◆ **What the task asks**:
Starting at the line with "pen holder: present" and ending at the line with "desk lamp: none", print exactly the lines of the entries below. Pictures do not belong in the copy.

◆ **Source data**:
↓
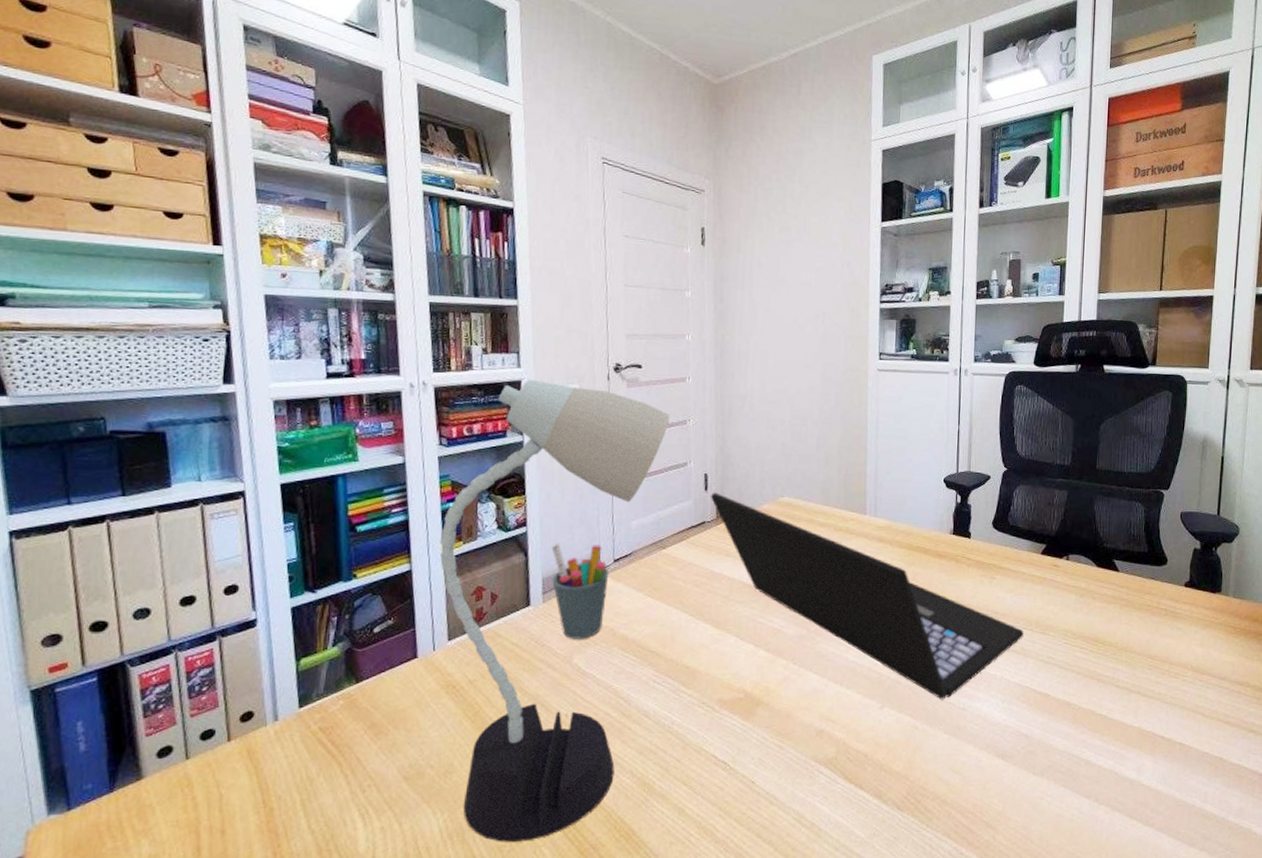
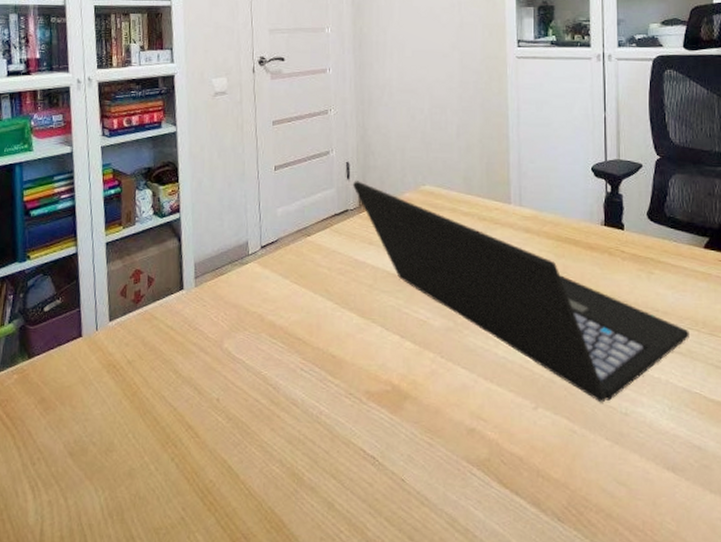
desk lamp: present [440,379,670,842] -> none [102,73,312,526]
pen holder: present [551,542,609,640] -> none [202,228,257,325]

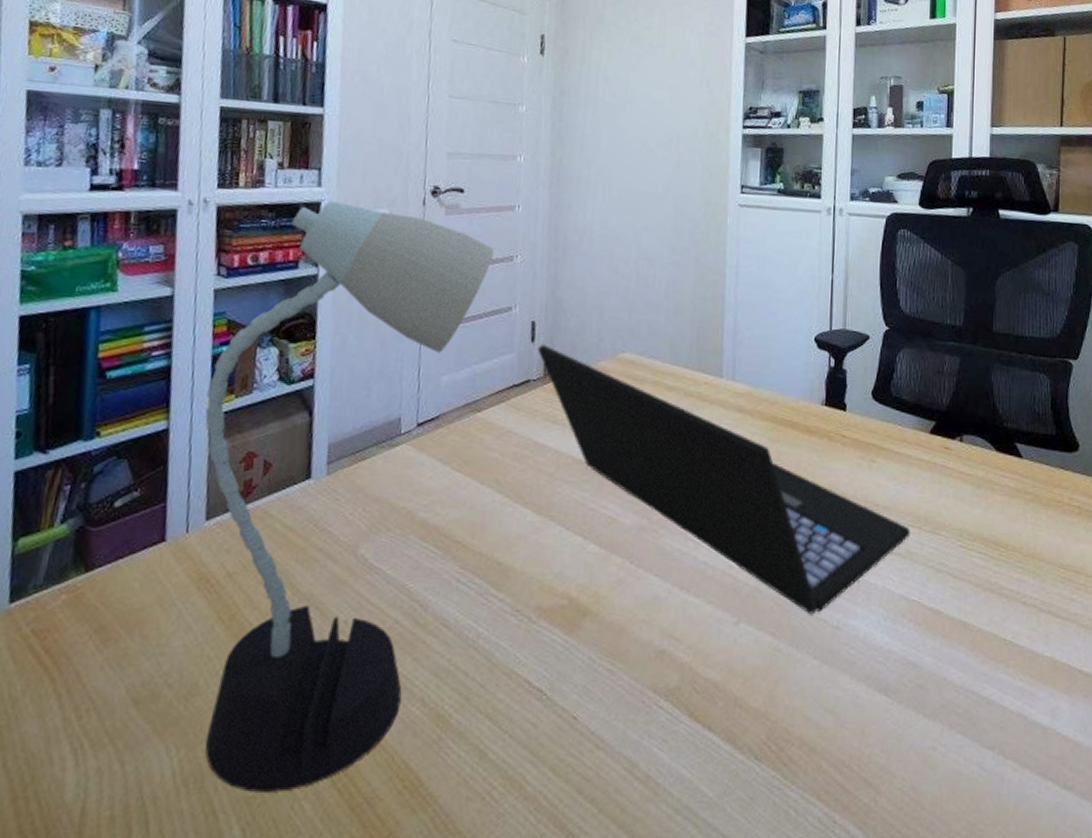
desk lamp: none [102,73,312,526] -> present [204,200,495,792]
↑
↓
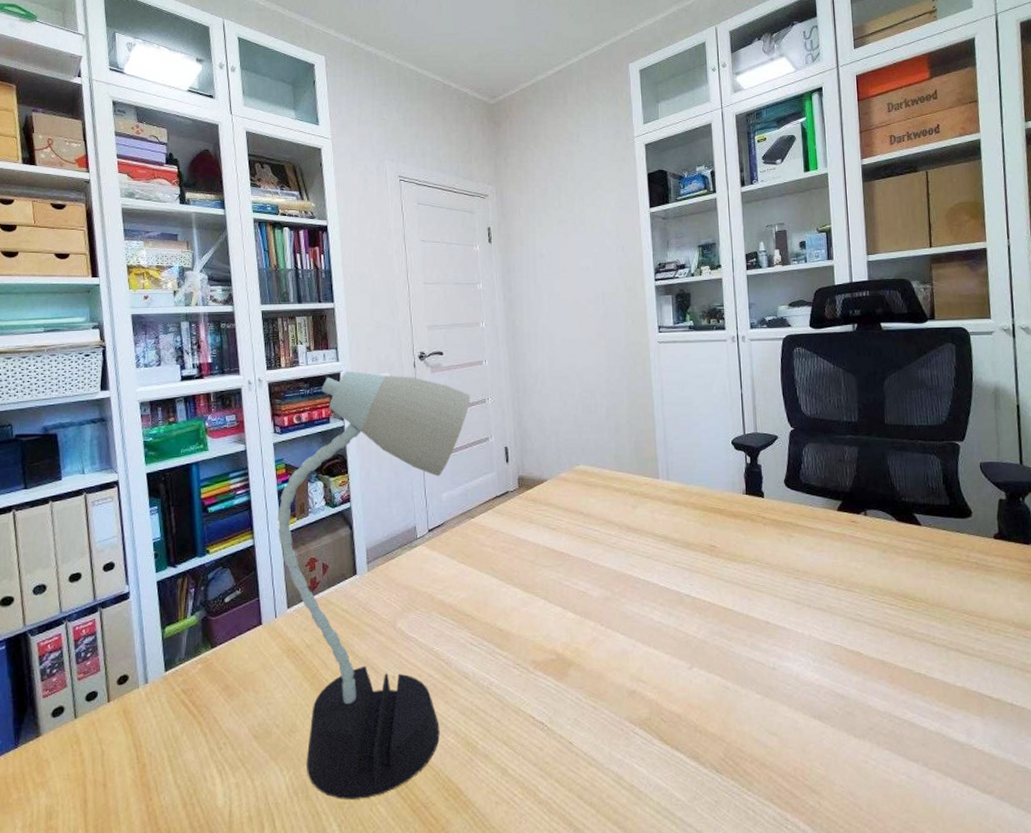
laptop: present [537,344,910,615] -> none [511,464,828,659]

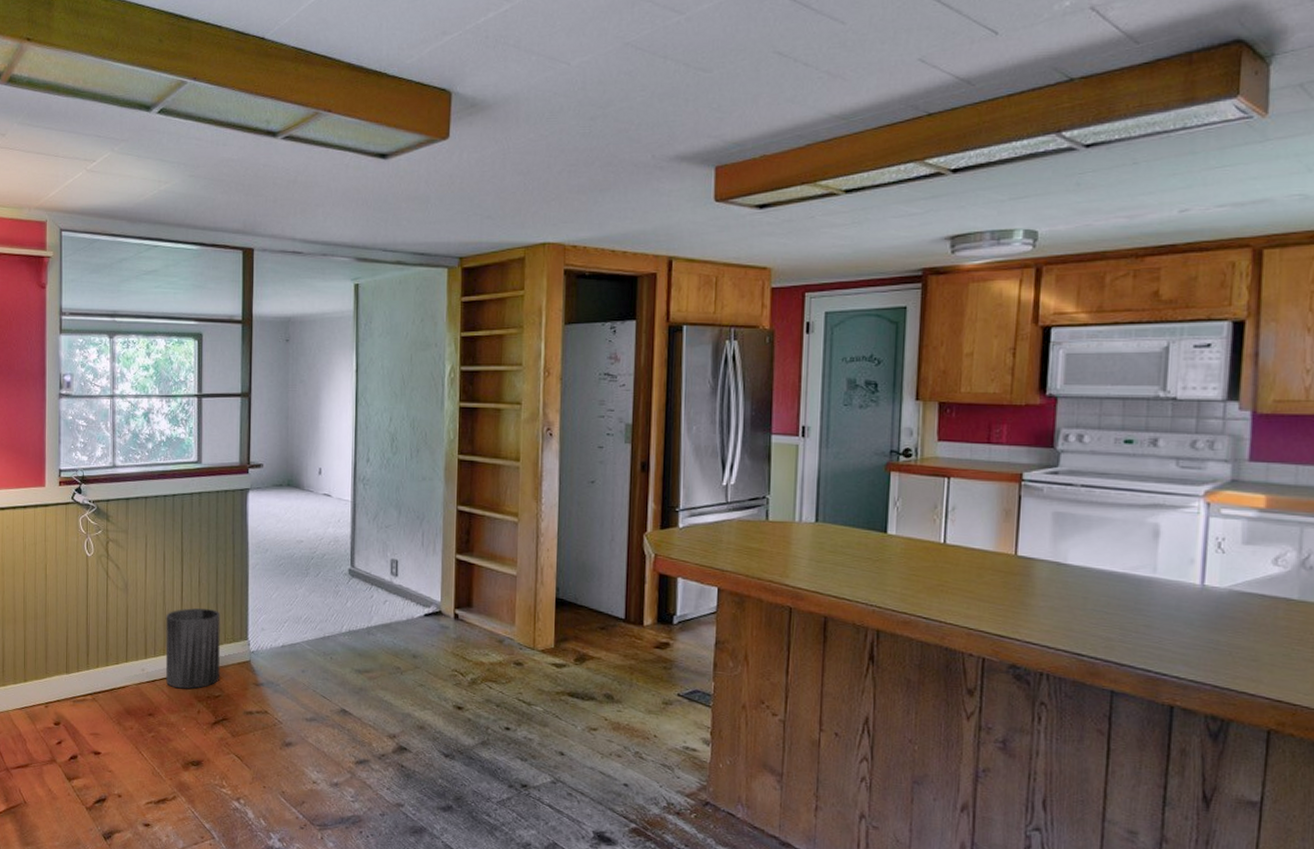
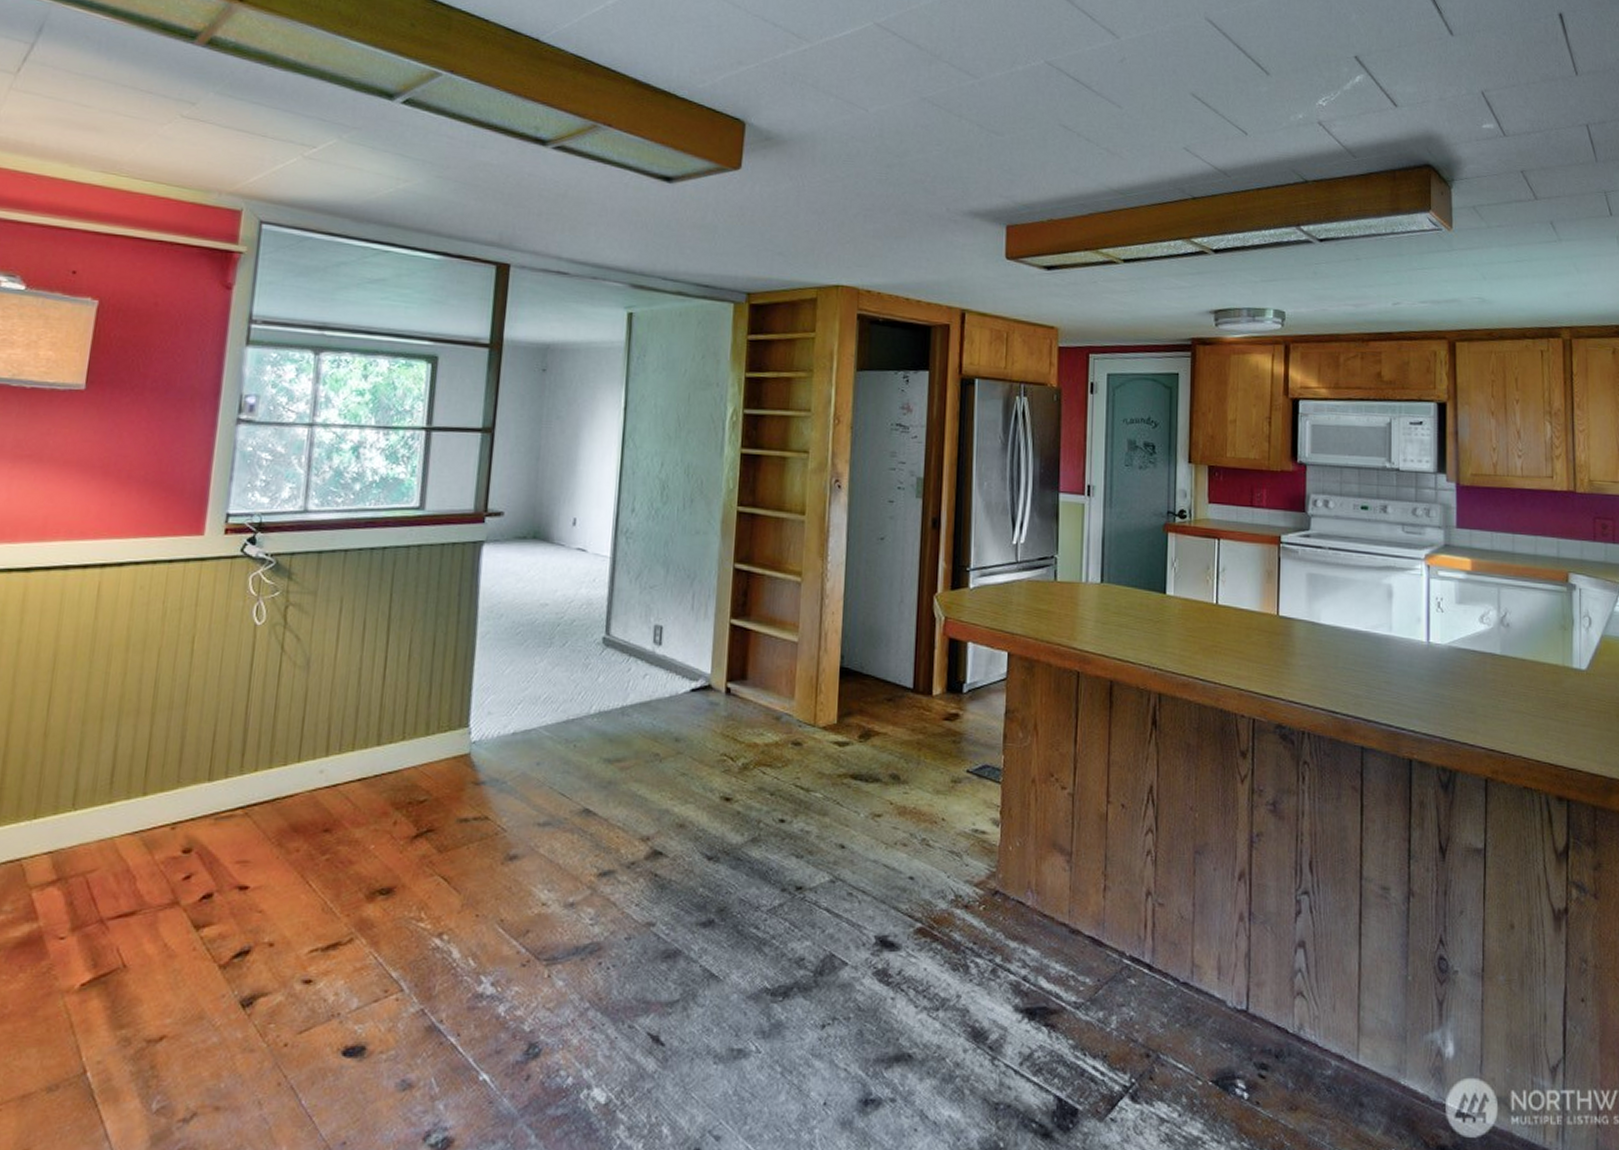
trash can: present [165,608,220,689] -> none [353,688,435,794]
↑
◆ **Answer to this problem**:
pen holder: present [551,542,609,640] -> none [202,228,257,325]

desk lamp: none [102,73,312,526] -> present [204,200,495,792]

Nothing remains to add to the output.